Let \[ \bar{x}_{k}=\left[\begin{array}{c} F_{k} \\ F_{k+1} \end{array}\right] \]
. . .
Then
\[ \bar{x}_{k+1}=\left[\begin{array}{c} F_{k+1} \\ F_{k+2} \end{array}\right]=\left[\begin{array}{c} F_{k+1} \\ F_{k}+F_{k+1} \end{array}\right]=\left[\begin{array}{ll} 0 & 1 \\ 1 & 1 \end{array}\right]\left[\begin{array}{c} F_{k} \\ F_{k+1} \end{array}\right]=\left[\begin{array}{ll} 0 & 1 \\ 1 & 1 \end{array}\right] \bar{x}_{k} \]
for \(\bar{x}_{0}=\left[\begin{array}{l}0 \\1\end{array}\right]\)
To understand the dynamics, we need to diagonalize the matrix.
\[ \begin{aligned} \operatorname{det}(A-\lambda I) & =0 \\ \operatorname{det}\left[\begin{array}{cc} -\lambda & 1 \\ 1 & 1-\lambda \end{array}\right] & =0 \\ \lambda^{2}-\lambda-1 & =0 \\ \lambda & =\frac{1 \pm \sqrt{5}}{2} \end{aligned} \]

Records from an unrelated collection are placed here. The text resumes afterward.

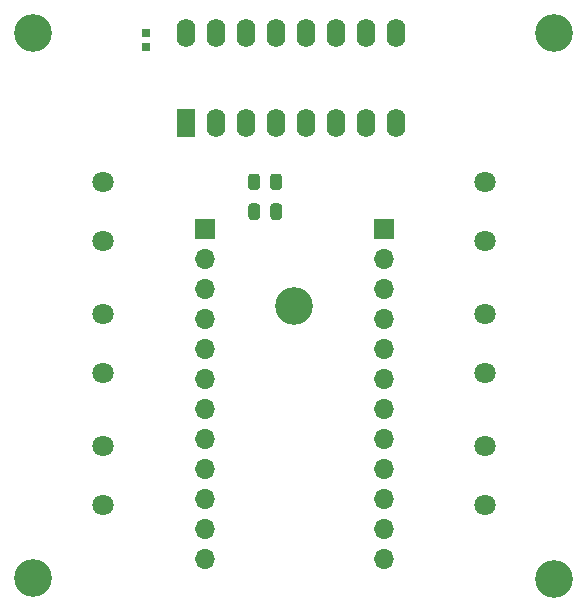
<source format=gbr>
%TF.GenerationSoftware,KiCad,Pcbnew,5.1.6-c6e7f7d~86~ubuntu18.04.1*%
%TF.CreationDate,2020-07-11T09:23:51+02:00*%
%TF.ProjectId,chickenDoor,63686963-6b65-46e4-946f-6f722e6b6963,rev?*%
%TF.SameCoordinates,Original*%
%TF.FileFunction,Soldermask,Top*%
%TF.FilePolarity,Negative*%
%FSLAX46Y46*%
G04 Gerber Fmt 4.6, Leading zero omitted, Abs format (unit mm)*
G04 Created by KiCad (PCBNEW 5.1.6-c6e7f7d~86~ubuntu18.04.1) date 2020-07-11 09:23:51*
%MOMM*%
%LPD*%
G01*
G04 APERTURE LIST*
%ADD10C,3.200000*%
%ADD11C,1.800000*%
%ADD12R,0.800000X0.800000*%
%ADD13R,1.600000X2.400000*%
%ADD14O,1.600000X2.400000*%
%ADD15O,1.700000X1.700000*%
%ADD16R,1.700000X1.700000*%
G04 APERTURE END LIST*
D10*
%TO.C,REF\u002A\u002A*%
X124520000Y-80490000D03*
%TD*%
%TO.C,REF\u002A\u002A*%
X146590000Y-103590000D03*
%TD*%
%TO.C,REF\u002A\u002A*%
X102440000Y-103580000D03*
%TD*%
%TO.C,REF\u002A\u002A*%
X102450000Y-57410000D03*
%TD*%
%TO.C,REF\u002A\u002A*%
X146590000Y-57410000D03*
%TD*%
D11*
%TO.C,J1*%
X108400000Y-75000000D03*
X108400000Y-70000000D03*
%TD*%
%TO.C,J2*%
X108400000Y-81200000D03*
X108400000Y-86200000D03*
%TD*%
%TO.C,J3*%
X108400000Y-97400000D03*
X108400000Y-92400000D03*
%TD*%
%TO.C,J4*%
X140700000Y-86200000D03*
X140700000Y-81200000D03*
%TD*%
%TO.C,J6*%
X140700000Y-92400000D03*
X140700000Y-97400000D03*
%TD*%
%TO.C,J8*%
X140700000Y-75000000D03*
X140700000Y-70000000D03*
%TD*%
D12*
%TO.C,JP1*%
X112030000Y-57430000D03*
X112030000Y-58630000D03*
%TD*%
%TO.C,R1*%
G36*
G01*
X122542500Y-70456250D02*
X122542500Y-69543750D01*
G75*
G02*
X122786250Y-69300000I243750J0D01*
G01*
X123273750Y-69300000D01*
G75*
G02*
X123517500Y-69543750I0J-243750D01*
G01*
X123517500Y-70456250D01*
G75*
G02*
X123273750Y-70700000I-243750J0D01*
G01*
X122786250Y-70700000D01*
G75*
G02*
X122542500Y-70456250I0J243750D01*
G01*
G37*
G36*
G01*
X120667500Y-70456250D02*
X120667500Y-69543750D01*
G75*
G02*
X120911250Y-69300000I243750J0D01*
G01*
X121398750Y-69300000D01*
G75*
G02*
X121642500Y-69543750I0J-243750D01*
G01*
X121642500Y-70456250D01*
G75*
G02*
X121398750Y-70700000I-243750J0D01*
G01*
X120911250Y-70700000D01*
G75*
G02*
X120667500Y-70456250I0J243750D01*
G01*
G37*
%TD*%
%TO.C,R2*%
G36*
G01*
X122557500Y-72986250D02*
X122557500Y-72073750D01*
G75*
G02*
X122801250Y-71830000I243750J0D01*
G01*
X123288750Y-71830000D01*
G75*
G02*
X123532500Y-72073750I0J-243750D01*
G01*
X123532500Y-72986250D01*
G75*
G02*
X123288750Y-73230000I-243750J0D01*
G01*
X122801250Y-73230000D01*
G75*
G02*
X122557500Y-72986250I0J243750D01*
G01*
G37*
G36*
G01*
X120682500Y-72986250D02*
X120682500Y-72073750D01*
G75*
G02*
X120926250Y-71830000I243750J0D01*
G01*
X121413750Y-71830000D01*
G75*
G02*
X121657500Y-72073750I0J-243750D01*
G01*
X121657500Y-72986250D01*
G75*
G02*
X121413750Y-73230000I-243750J0D01*
G01*
X120926250Y-73230000D01*
G75*
G02*
X120682500Y-72986250I0J243750D01*
G01*
G37*
%TD*%
D13*
%TO.C,U1*%
X115400000Y-65060000D03*
D14*
X133180000Y-57440000D03*
X117940000Y-65060000D03*
X130640000Y-57440000D03*
X120480000Y-65060000D03*
X128100000Y-57440000D03*
X123020000Y-65060000D03*
X125560000Y-57440000D03*
X125560000Y-65060000D03*
X123020000Y-57440000D03*
X128100000Y-65060000D03*
X120480000Y-57440000D03*
X130640000Y-65060000D03*
X117940000Y-57440000D03*
X133180000Y-65060000D03*
X115400000Y-57440000D03*
%TD*%
D15*
%TO.C,J5*%
X117000000Y-101940000D03*
X117000000Y-99400000D03*
X117000000Y-96860000D03*
X117000000Y-94320000D03*
X117000000Y-91780000D03*
X117000000Y-89240000D03*
X117000000Y-86700000D03*
X117000000Y-84160000D03*
X117000000Y-81620000D03*
X117000000Y-79080000D03*
X117000000Y-76540000D03*
D16*
X117000000Y-74000000D03*
%TD*%
%TO.C,J7*%
X132200000Y-74000000D03*
D15*
X132200000Y-76540000D03*
X132200000Y-79080000D03*
X132200000Y-81620000D03*
X132200000Y-84160000D03*
X132200000Y-86700000D03*
X132200000Y-89240000D03*
X132200000Y-91780000D03*
X132200000Y-94320000D03*
X132200000Y-96860000D03*
X132200000Y-99400000D03*
X132200000Y-101940000D03*
%TD*%
M02*

</source>
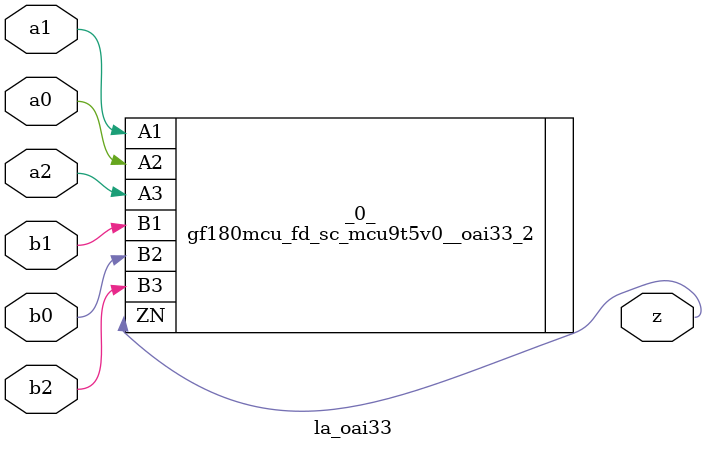
<source format=v>

/* Generated by Yosys 0.37 (git sha1 a5c7f69ed, clang 14.0.0-1ubuntu1.1 -fPIC -Os) */

module la_oai33(a0, a1, a2, b0, b1, b2, z);
  input a0;
  wire a0;
  input a1;
  wire a1;
  input a2;
  wire a2;
  input b0;
  wire b0;
  input b1;
  wire b1;
  input b2;
  wire b2;
  output z;
  wire z;
  gf180mcu_fd_sc_mcu9t5v0__oai33_2 _0_ (
    .A1(a1),
    .A2(a0),
    .A3(a2),
    .B1(b1),
    .B2(b0),
    .B3(b2),
    .ZN(z)
  );
endmodule

</source>
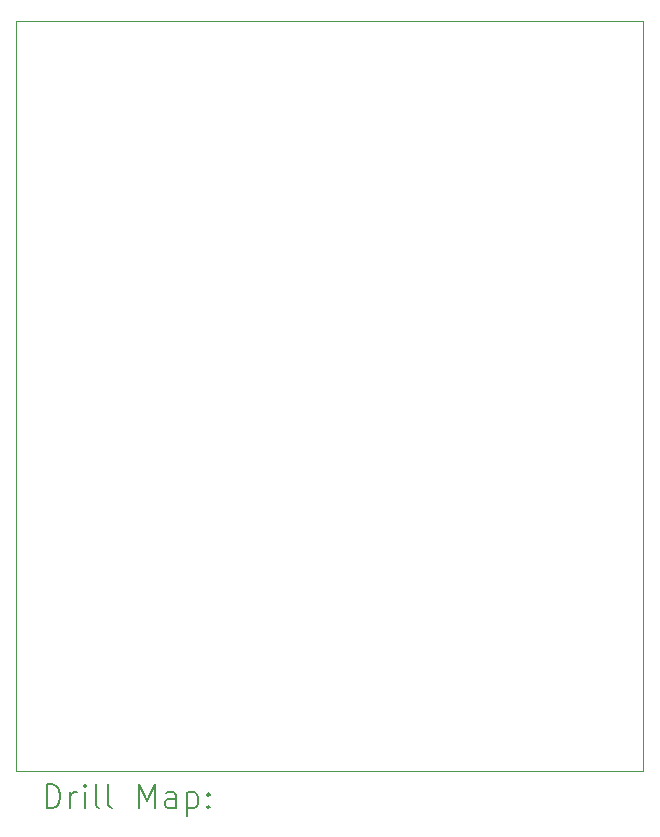
<source format=gbr>
%TF.GenerationSoftware,KiCad,Pcbnew,7.0.7*%
%TF.CreationDate,2023-09-15T19:51:53-06:00*%
%TF.ProjectId,hygienie_pcb,68796769-656e-4696-955f-7063622e6b69,00*%
%TF.SameCoordinates,Original*%
%TF.FileFunction,Drillmap*%
%TF.FilePolarity,Positive*%
%FSLAX45Y45*%
G04 Gerber Fmt 4.5, Leading zero omitted, Abs format (unit mm)*
G04 Created by KiCad (PCBNEW 7.0.7) date 2023-09-15 19:51:53*
%MOMM*%
%LPD*%
G01*
G04 APERTURE LIST*
%ADD10C,0.100000*%
%ADD11C,0.200000*%
G04 APERTURE END LIST*
D10*
X8060000Y-7366000D02*
X13370000Y-7366000D01*
X13370000Y-13716000D01*
X8060000Y-13716000D01*
X8060000Y-7366000D01*
D11*
X8315777Y-14032484D02*
X8315777Y-13832484D01*
X8315777Y-13832484D02*
X8363396Y-13832484D01*
X8363396Y-13832484D02*
X8391967Y-13842008D01*
X8391967Y-13842008D02*
X8411015Y-13861055D01*
X8411015Y-13861055D02*
X8420539Y-13880103D01*
X8420539Y-13880103D02*
X8430063Y-13918198D01*
X8430063Y-13918198D02*
X8430063Y-13946769D01*
X8430063Y-13946769D02*
X8420539Y-13984865D01*
X8420539Y-13984865D02*
X8411015Y-14003912D01*
X8411015Y-14003912D02*
X8391967Y-14022960D01*
X8391967Y-14022960D02*
X8363396Y-14032484D01*
X8363396Y-14032484D02*
X8315777Y-14032484D01*
X8515777Y-14032484D02*
X8515777Y-13899150D01*
X8515777Y-13937246D02*
X8525301Y-13918198D01*
X8525301Y-13918198D02*
X8534824Y-13908674D01*
X8534824Y-13908674D02*
X8553872Y-13899150D01*
X8553872Y-13899150D02*
X8572920Y-13899150D01*
X8639586Y-14032484D02*
X8639586Y-13899150D01*
X8639586Y-13832484D02*
X8630063Y-13842008D01*
X8630063Y-13842008D02*
X8639586Y-13851531D01*
X8639586Y-13851531D02*
X8649110Y-13842008D01*
X8649110Y-13842008D02*
X8639586Y-13832484D01*
X8639586Y-13832484D02*
X8639586Y-13851531D01*
X8763396Y-14032484D02*
X8744348Y-14022960D01*
X8744348Y-14022960D02*
X8734824Y-14003912D01*
X8734824Y-14003912D02*
X8734824Y-13832484D01*
X8868158Y-14032484D02*
X8849110Y-14022960D01*
X8849110Y-14022960D02*
X8839586Y-14003912D01*
X8839586Y-14003912D02*
X8839586Y-13832484D01*
X9096729Y-14032484D02*
X9096729Y-13832484D01*
X9096729Y-13832484D02*
X9163396Y-13975341D01*
X9163396Y-13975341D02*
X9230063Y-13832484D01*
X9230063Y-13832484D02*
X9230063Y-14032484D01*
X9411015Y-14032484D02*
X9411015Y-13927722D01*
X9411015Y-13927722D02*
X9401491Y-13908674D01*
X9401491Y-13908674D02*
X9382444Y-13899150D01*
X9382444Y-13899150D02*
X9344348Y-13899150D01*
X9344348Y-13899150D02*
X9325301Y-13908674D01*
X9411015Y-14022960D02*
X9391967Y-14032484D01*
X9391967Y-14032484D02*
X9344348Y-14032484D01*
X9344348Y-14032484D02*
X9325301Y-14022960D01*
X9325301Y-14022960D02*
X9315777Y-14003912D01*
X9315777Y-14003912D02*
X9315777Y-13984865D01*
X9315777Y-13984865D02*
X9325301Y-13965817D01*
X9325301Y-13965817D02*
X9344348Y-13956293D01*
X9344348Y-13956293D02*
X9391967Y-13956293D01*
X9391967Y-13956293D02*
X9411015Y-13946769D01*
X9506253Y-13899150D02*
X9506253Y-14099150D01*
X9506253Y-13908674D02*
X9525301Y-13899150D01*
X9525301Y-13899150D02*
X9563396Y-13899150D01*
X9563396Y-13899150D02*
X9582444Y-13908674D01*
X9582444Y-13908674D02*
X9591967Y-13918198D01*
X9591967Y-13918198D02*
X9601491Y-13937246D01*
X9601491Y-13937246D02*
X9601491Y-13994388D01*
X9601491Y-13994388D02*
X9591967Y-14013436D01*
X9591967Y-14013436D02*
X9582444Y-14022960D01*
X9582444Y-14022960D02*
X9563396Y-14032484D01*
X9563396Y-14032484D02*
X9525301Y-14032484D01*
X9525301Y-14032484D02*
X9506253Y-14022960D01*
X9687205Y-14013436D02*
X9696729Y-14022960D01*
X9696729Y-14022960D02*
X9687205Y-14032484D01*
X9687205Y-14032484D02*
X9677682Y-14022960D01*
X9677682Y-14022960D02*
X9687205Y-14013436D01*
X9687205Y-14013436D02*
X9687205Y-14032484D01*
X9687205Y-13908674D02*
X9696729Y-13918198D01*
X9696729Y-13918198D02*
X9687205Y-13927722D01*
X9687205Y-13927722D02*
X9677682Y-13918198D01*
X9677682Y-13918198D02*
X9687205Y-13908674D01*
X9687205Y-13908674D02*
X9687205Y-13927722D01*
M02*

</source>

Eigenvalues (call them phi and psi): \[ \begin{aligned} & \varphi=\frac{1+\sqrt{5}}{2} \approx 1.618 \\ & \psi=\frac{1-\sqrt{5}}{2} \approx-0.618 \end{aligned} \]
Eigenvectors:
\[ \bar{v}_{\varphi}=\left[\begin{array}{l} 1 \\ \varphi \end{array}\right] \quad \text { and } \quad \bar{v}_{\psi}=\left[\begin{array}{l} 1 \\ \psi \end{array}\right] \]
. . .
\[ A=P D P^{-1}=\left[\begin{array}{ll} 1 & 1 \\ \varphi & \psi \end{array}\right]\left[\begin{array}{ll} \varphi & 0 \\ 0 & \psi \end{array}\right] \frac{1}{\sqrt{5}}\left[\begin{array}{cc} -\psi & 1 \\ \varphi & -1 \end{array}\right] \]

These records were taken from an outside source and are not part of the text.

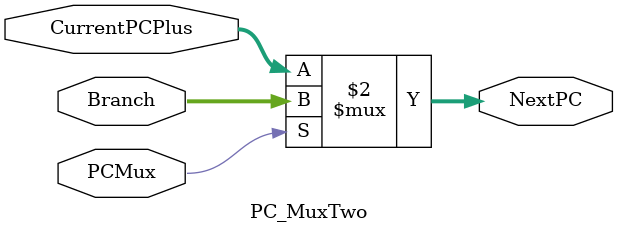
<source format=sv>
`timescale 1ns / 1ps


module PC_MuxTwo#(
    parameter int PC_WIDTH = 8
)(
    input logic PCMux,
    input logic [PC_WIDTH-1:0] Branch,
    input logic [PC_WIDTH-1:0] CurrentPCPlus,
    output logic [PC_WIDTH-1:0] NextPC
);

    always_comb NextPC = PCMux ? Branch : CurrentPCPlus;
endmodule

</source>
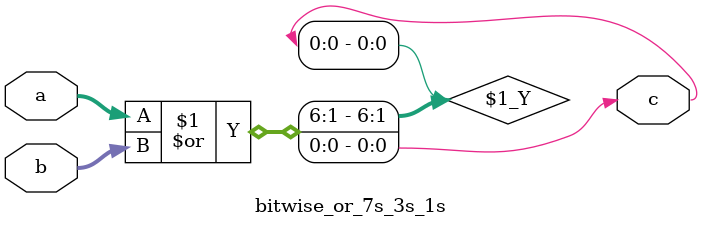
<source format=v>
module bitwise_or_7s_3s_1s(a, b, c);
  input signed [6:0] a;
  input signed [2:0] b;
  output signed c;
  assign c = a | b;
endmodule

</source>
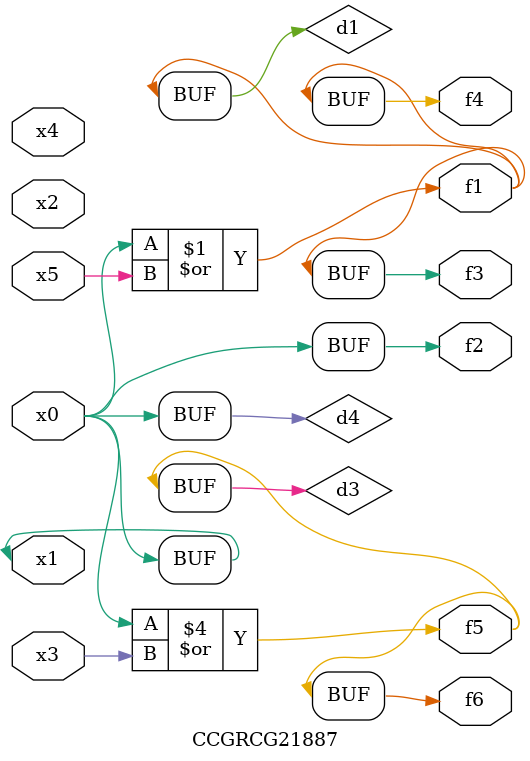
<source format=v>
module CCGRCG21887(
	input x0, x1, x2, x3, x4, x5,
	output f1, f2, f3, f4, f5, f6
);

	wire d1, d2, d3, d4;

	or (d1, x0, x5);
	xnor (d2, x1, x4);
	or (d3, x0, x3);
	buf (d4, x0, x1);
	assign f1 = d1;
	assign f2 = d4;
	assign f3 = d1;
	assign f4 = d1;
	assign f5 = d3;
	assign f6 = d3;
endmodule

</source>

\[ \begin{aligned} & A^{k}=P D^{k} P^{-1} \\ & =\left[\begin{array}{cc} 1 & 1 \\ \varphi & \psi \end{array}\right]\left[\begin{array}{cc} \varphi^{k} & 0 \\ 0 & \psi^{k} \end{array}\right] \frac{1}{\sqrt{5}}\left[\begin{array}{cc} -\psi & 1 \\ \varphi & -1 \end{array}\right] \\ & =\left[\begin{array}{cc} \varphi^{k} & \psi^{k} \\ \varphi^{k+1} & \psi^{k+1} \end{array}\right] \frac{1}{\sqrt{5}}\left[\begin{array}{cc} -\psi & 1 \\ \varphi & -1 \end{array}\right] \\ & =\frac{1}{\sqrt{5}}\left[\begin{array}{cc} -\psi \varphi^{k}+\varphi \psi^{k} & \varphi^{k}-\psi^{k} \\ -\psi \varphi^{k+1}+\varphi \psi^{k+1} & \varphi^{k+1}-\psi^{k+1} \end{array}\right] \end{aligned} \]
Finally,
\[ \left[\begin{array}{c} F_{k} \\ F_{k+1} \end{array}\right]=A^{k} \bar{x}_{0}=\frac{1}{\sqrt{5}}\left[\begin{array}{cc} -\psi \varphi^{k}+\varphi \psi^{k} & \varphi^{k}-\psi^{k} \\ -\psi \varphi^{k+1}+\varphi \psi^{k+1} & \varphi^{k+1}-\psi^{k+1} \end{array}\right]\left[\begin{array}{l} 0 \\ 1 \end{array}\right] \] \[ =\frac{1}{\sqrt{5}}\left[\begin{array}{c} \varphi^{k}-\psi^{k} \\ \varphi^{k+1}-\psi^{k+1} \end{array}\right] \]
and so
\[ F_{k}=\frac{1}{\sqrt{5}}\left(\varphi^{k}-\psi^{k}\right)=\frac{1}{\sqrt{5}}\left(\left(\frac{1+\sqrt{5}}{2}\right)^{k}+\left(\frac{1-\sqrt{5}}{2}\right)^{k}\right) \]
. . .
But for large \(k\), \(\psi^{k}\) is very small, so
\[ F_{k} \approx \frac{\varphi^{k}}{\sqrt{5}} \]
. . .
\[ \lim _{k \rightarrow \infty} \frac{F_{k+1}}{F_{k}}=\varphi \]
This is the golden ratio!
Go back to some of the previous examples we’ve used, or that you’ve used in your projects. Work in pairs to find the eigenvalues and eigenvectors of the transition matrix. What do the eigenvalues tell you about the dynamics of the system?